Bell Street Burritos steak burrito, photographed for Atlanta Magazine. This hearty burrito is a great takeout option.
Bell Street Burritos steak burrito, photographed for Atlanta Magazine. This hearty burrito is a great takeout option.

Bell Street Burritos: Atlanta’s Pandemic-Ready Comfort Food

In the tumultuous spring of 2020, as uncertainty gripped the restaurant industry and dining out became a distant memory, a beacon of delicious hope emerged in the form of a burrito. For those of us navigating the anxieties of the pandemic, Bell Street Burritos, a beloved Atlanta establishment, swiftly adapted to offer curbside pickup, ensuring not only continued service but also retaining their valued employees. Going above and beyond, they even extended their offerings to include essential grocery staples like produce and household supplies, showcasing a commitment to the community that resonated deeply.

This proactive approach was hardly surprising for those familiar with Matt Hinton, the founder of Bell Street Burritos. Hinton’s journey is one of resilience and reinvention. During the Great Recession, facing the cancellation of his religion classes at Morehouse and Spelman Colleges due to enrollment dips, Hinton pivoted, driven by the need to support his young family. His solution? Crafting and delivering Mission-style burritos. This was in 2009, a time when Atlanta’s food scene was less flexible. Food trucks were restricted, and Georgia’s cottage food laws, which now empower home-based food entrepreneurs, were still years away. The landscape of artisan food sales via smartphones and subscriptions was yet to materialize.

Hinton’s initial venture, fueled by word-of-mouth among friends, rapidly gained traction. Atlanta in 2009 was still mourning the 2003 closure of Tortillas, a Ponce de Leon institution celebrated for bringing San Francisco-style, generously filled burritos to the city. Like many Atlantans, including Hinton himself, my family were regulars at Tortillas, often visiting multiple times a week. Therefore, encountering Hinton outside the Sweet Auburn Curb Market around 2010, dispensing substantial burritos that bore a striking—perhaps even superior—resemblance to the cherished Tortillas offerings, immediately sparked my affinity for Bell Street Burritos. That year marked Bell Street’s expansion into a small counter within the market, followed by a restaurant on Howell Mill Road (both now closed). Bell Street’s growth continued, establishing locations in Brookwood Hills, the Stove Works near Krog Street Market, and currently, in Tucker.
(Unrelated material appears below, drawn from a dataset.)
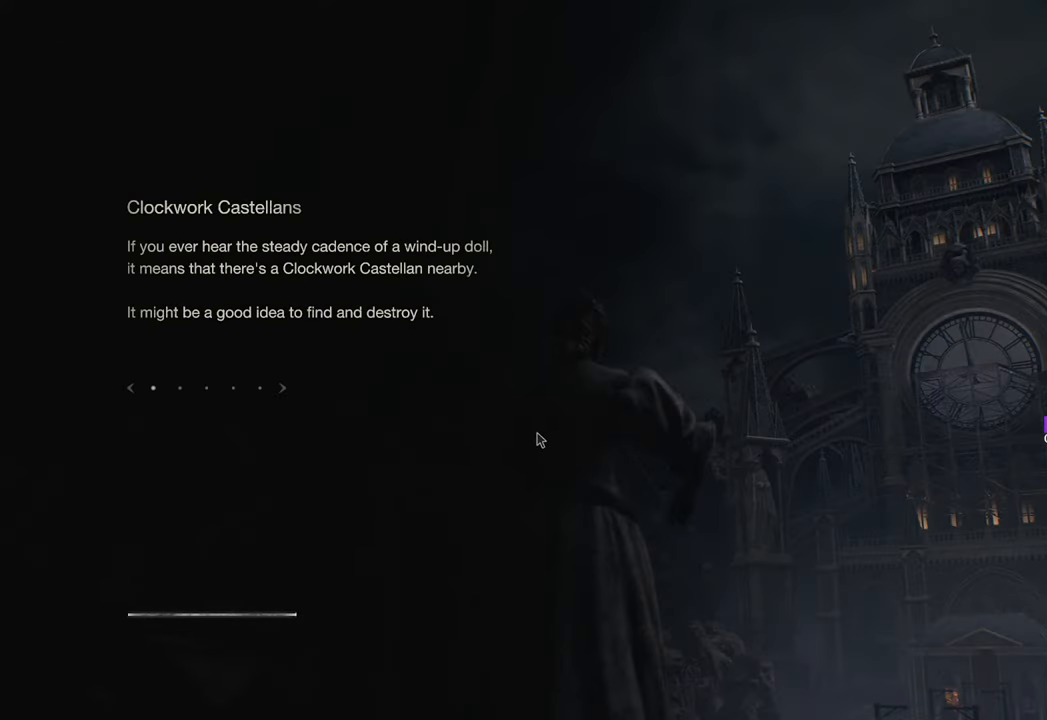
{"keys": [], "mouse": [], "events": [[283, "space", "down"], [367, "space", "up"]]}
Bell Street Burritos steak burrito, photographed for Atlanta Magazine. This hearty burrito is a great takeout option.Bell Street Burritos steak burrito, photographed for Atlanta Magazine. This hearty burrito is a great takeout option.

Since its inception at Sweet Auburn, Bell Street Burritos has broadened its menu beyond its namesake dish to include quesadillas, tacos, and eventually, tamales. While the menu diversification is appreciated, my loyalty remains firmly rooted in Bell Street’s signature item: their large, succulent burritos. These are generously packed with high-quality rice, flavorful green chili peppers, melted cheese, and a choice of proteins ranging from savory pork and seasoned ground beef to tofu and shrimp, all complemented by appropriately spicy green or red salsa. A defining characteristic of these burritos is their structural integrity; the flavorful cooking juices meld beautifully within the flour tortilla without causing it to become soggy. This robustness makes them ideal for refrigeration or even freezing, preserving their essential deliciousness for later enjoyment.

In truth, Bell Street burritos are more than capable of sustaining anyone through extended periods at home, a sentiment particularly relevant during quarantine. Even as dining rooms have reopened, their takeout appeal remains strong. For those seeking variety, Bell Street occasionally introduces new flavors and collaborations. One such successful partnership emerged with Steven Bowe, a Tucker neighbor of Hinton’s, known for his impressive globe-shaped smoker and barbecue expertise. In March, a collaboration was formed: Hinton provided the meats, and Bowe applied his smoking mastery. During the peak of lockdown, Bell Street featured Bowe’s smoked meats in family meal kits and as burrito fillings. The smoked pork and tender brisket, enhanced by Hinton’s tangy barbecue sauce, quickly became customer favorites.

Bell Street Burritos’ role in the Atlanta food scene is as vital today as it was when it emerged to fill the void left by Tortillas a decade prior. Hinton’s adaptable survival strategy—”don’t be too attached to the way you have always done things”—offers a comforting reassurance. It suggests that Bell Street Burritos, with its commitment to quality and community, is well-positioned to remain an Atlanta staple for many years to come.

This article is inspired by content from the August 2020 issue of Atlanta Magazine.